Termina hoje (3), em Recife (PE), a 4ª Reunião da Rede Nacional de Inventário das Emissões de Gases de Efeito Estufa (GEE) do Setor de Resíduos Sólidos Urbanos. O principal objetivo do encontro é a preparação do 2º Inventário Nacional de Emissões Antrópicas de GEE. Durante o evento, será lançada a Rede Nordeste de Inventário de Emissão de GEE.
Os técnicos também discutem a metodologia empregada na elaboração dos Inventários Estaduais, com distribuição de material necessário para adesão e participação de todos os Estados que compõe a região Nordeste.
Hoje (3), os participantes conhecerão a experiência do Projeto Piloto para Recuperação Energética do Biogás no Aterro da Muribeca (Jaboatão/PE), de aproveitamento energético do biogás, e em seguida visitarão a célula experimental da Companhia Energética do São Francisco (Chesf), que utiliza biogás para geração de energia elétrica.
Rede
A Rede Nacional de Inventário de Emissões de GEE no setor de resíduos sólidos urbanos, efluentes industriais e esgotos domésticos foi criada a partir de convênio firmado entre o Ministério da Ciência e Tecnologia (MCT) e a Companhia de Tecnologia de Saneamento Ambiental (Cetesb), do estado de São Paulo.
Os objetivos da Rede são elaborar uma estimativa preliminar das emissões nacionais de GEE do setor tratamento de resíduos e revisar a estimativa preliminar das emissões de GEE do setor tratamento de resíduos, incorporando contribuições locais. Em seguida, a Rede elabora e publica o Relatório de Referência do Setor de Tratamento de Resíduos, que servirá de base para a preparação do Inventário Nacional de Emissões de Gases de Efeito Estufa, no período de 1990 a 2005.

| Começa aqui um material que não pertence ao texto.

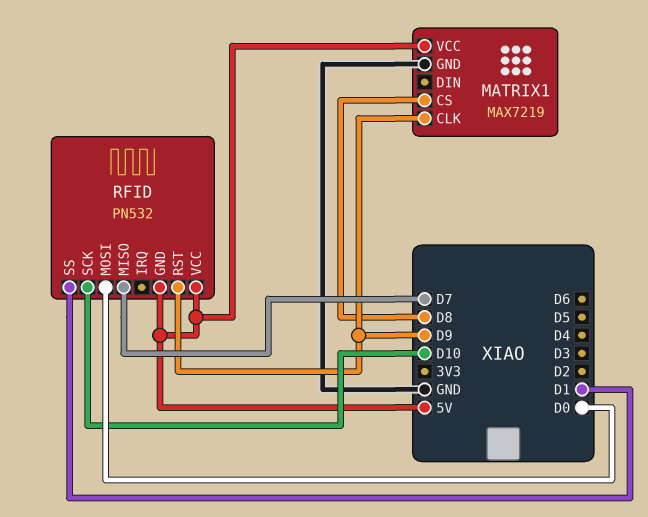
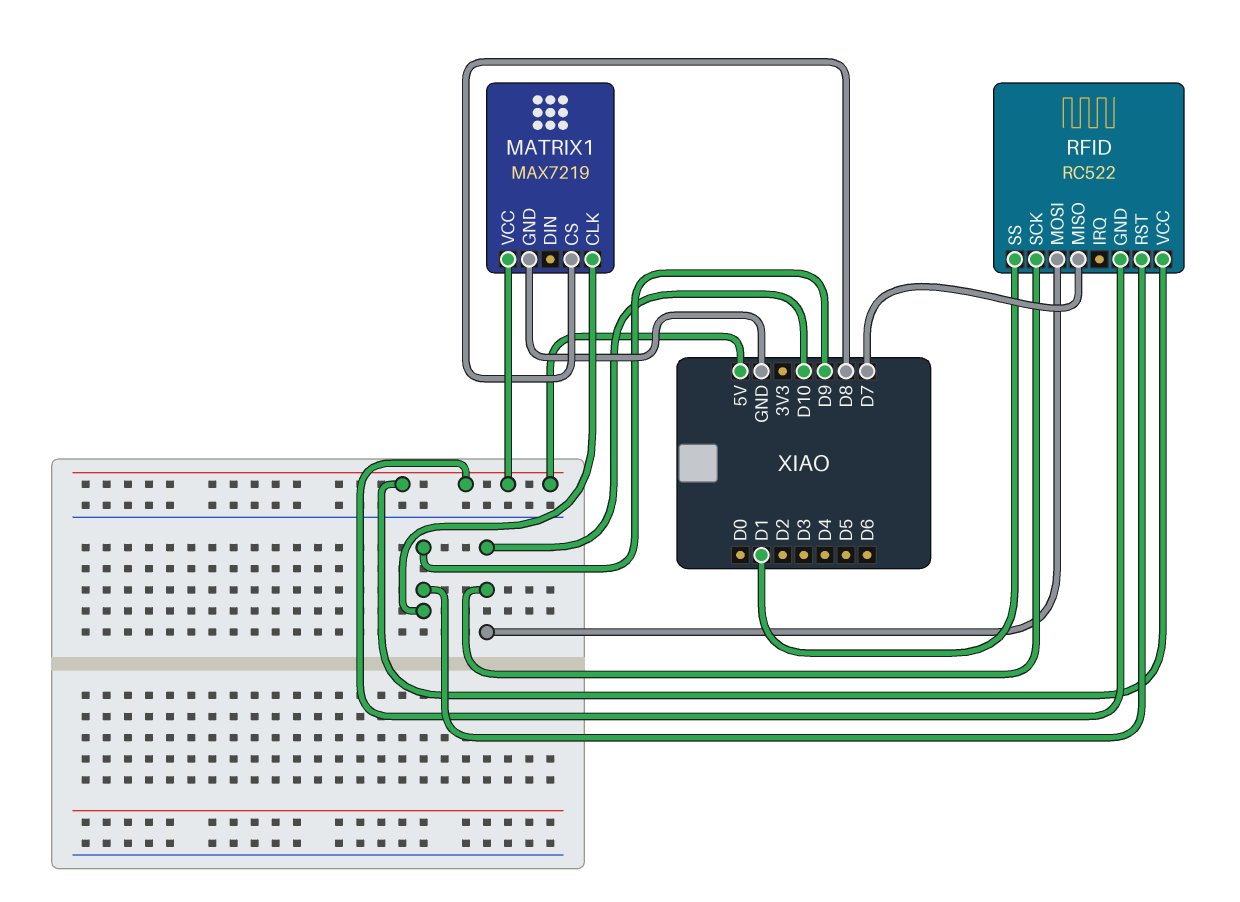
RFID: PN532 -> RC522
RFID pin MOSI: D0 -> D10

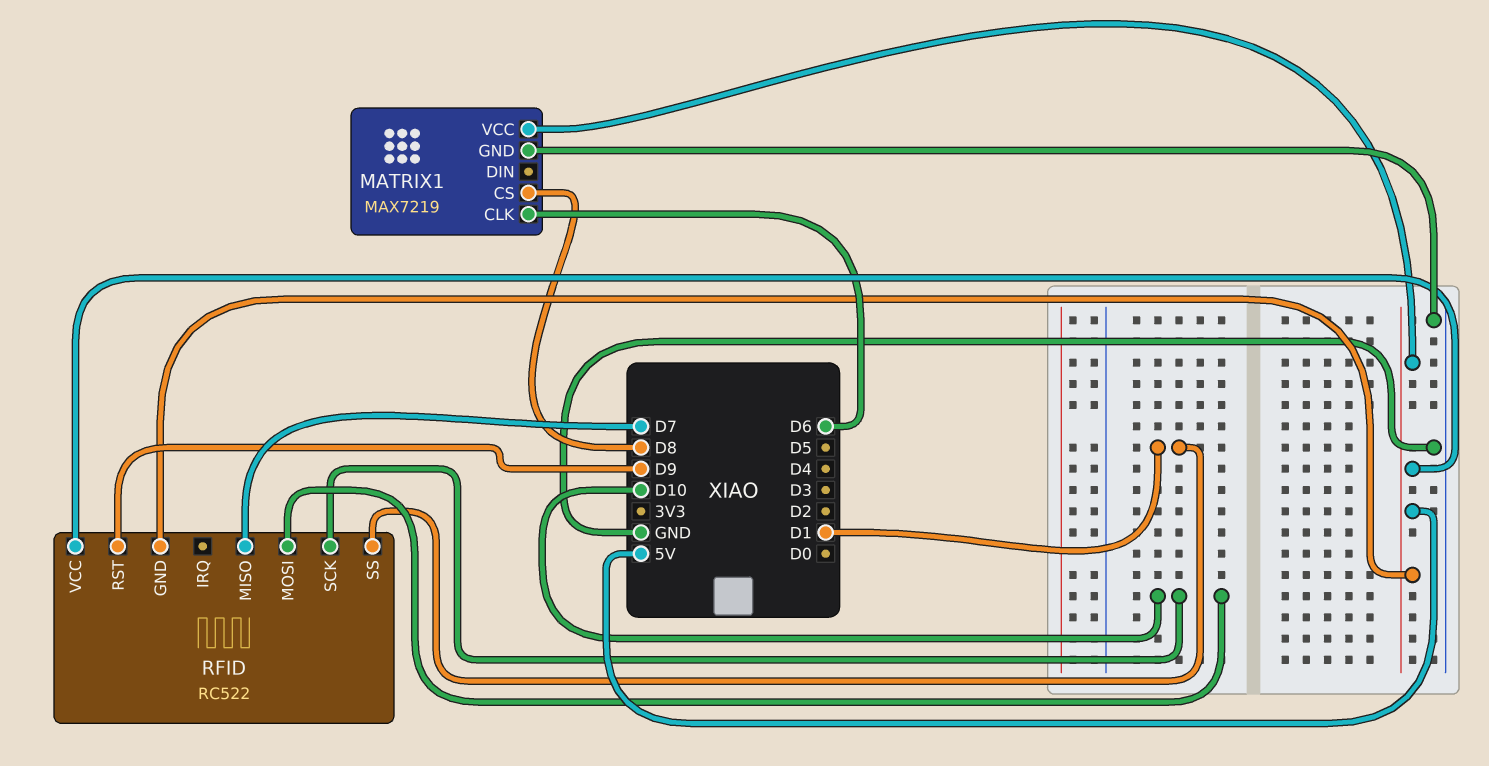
MATRIX1 pin CLK: D9 -> D6

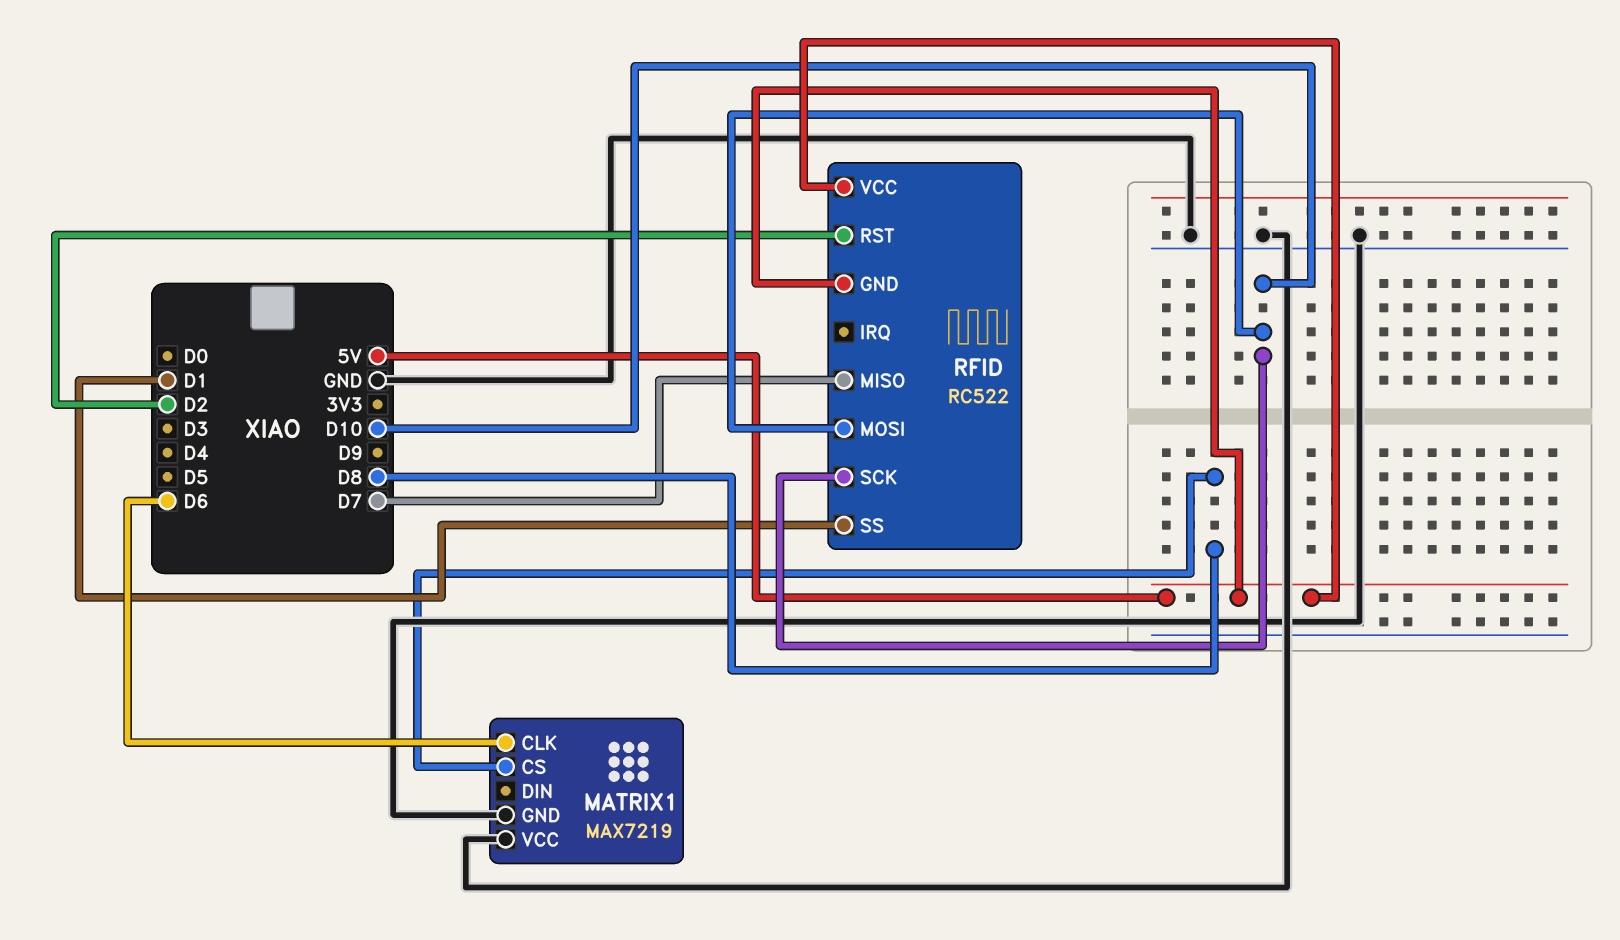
MATRIX1 pin VCC: 5V -> GND
RFID pin RST: D9 -> D2

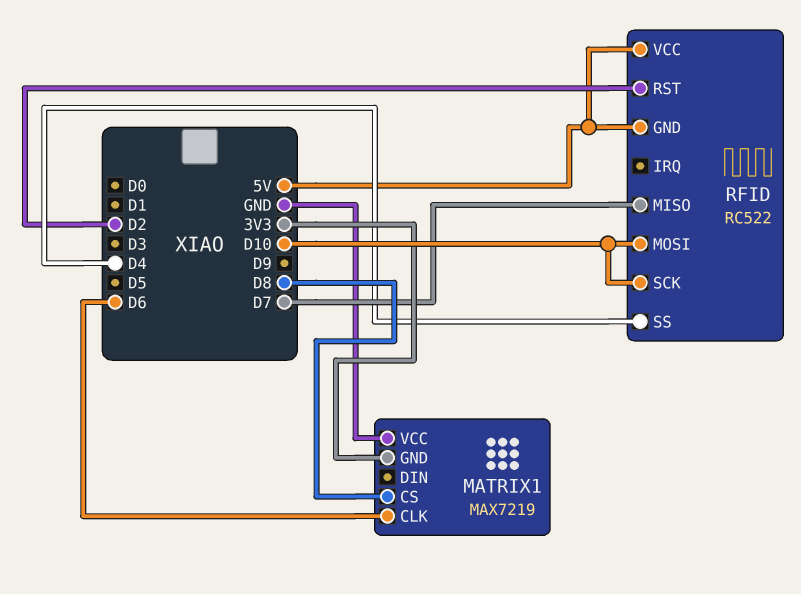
MATRIX1 pin GND: GND -> 3V3
RFID pin SS: D1 -> D4

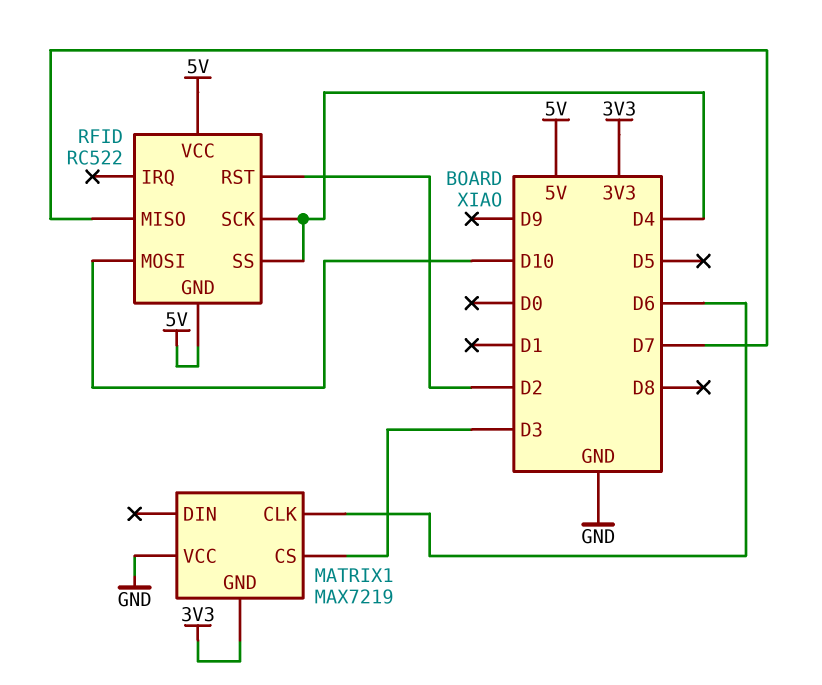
MATRIX1 pin CS: D8 -> D3
RFID pin SCK: D10 -> D4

A Rede Nacional quer incluir informações e parâmetros mais precisos e acurados sobre o tratamento e destinação final de resíduos e conseqüentes emissões de GEE’s nas regiões do Brasil. Este fato vem sendo impulsionado pela obtenção de Certificados de Emissões Reduzidas de GEE’s por meio de Projetos de Mecanismo de Desenvolvimento Limpo (MDL), viabilizando a implantação e operação de aterros sanitários e pela recuperação de áreas degradadas pela disposição inadequada dos resíduos.
A intenção da Rede é contribuir para a melhoria da sustentabilidade econômica e sócio-ambiental dos municípios. O encontro é realizado pelo MCT, Universidade Federal de Pernambuco (UFPE) e seu Grupo de Resíduos Sólidos (GRS) e governo de São Paulo.
Mudanças do clima
Como signatário da Convenção-Quadro das Nações Unidas sobre Mudanças do Clima, o Brasil apresentou, em 2004, seu primeiro Inventário Nacional de Emissões de Gases de Efeito Estufa (GEE) Não Controlados pelo Protocolo de Montreal. Na ocasião, foram abordadas as emissões dos principais GEE (CO2, CH4, N2O, HFCs, PFCs, SF6) e estimadas as emissões dos chamados GEE indireto, como os óxidos de nitrogênio (NOx), o monóxido de carbono (CO²) e compostos orgânicos voláteis não metânicos (NMVOCs).
A Convenção-Quadro das Nações Unidas sobre a Mudança do Clima (CQNUMC) é um tratado internacional que foi resultado da Conferência das Nações Unidas para o Meio Ambiente e o Desenvolvimento (Cnumad), informalmente conhecida como a Cúpula da Terra, realizada no Rio de Janeiro em 1992.
Este tratado foi firmado por quase todos os países e tem como objetivo a estabilização da concentração de gases do efeito estufa (GEE) na atmosfera em níveis que evitem a interferência perigosa com o sistema climático.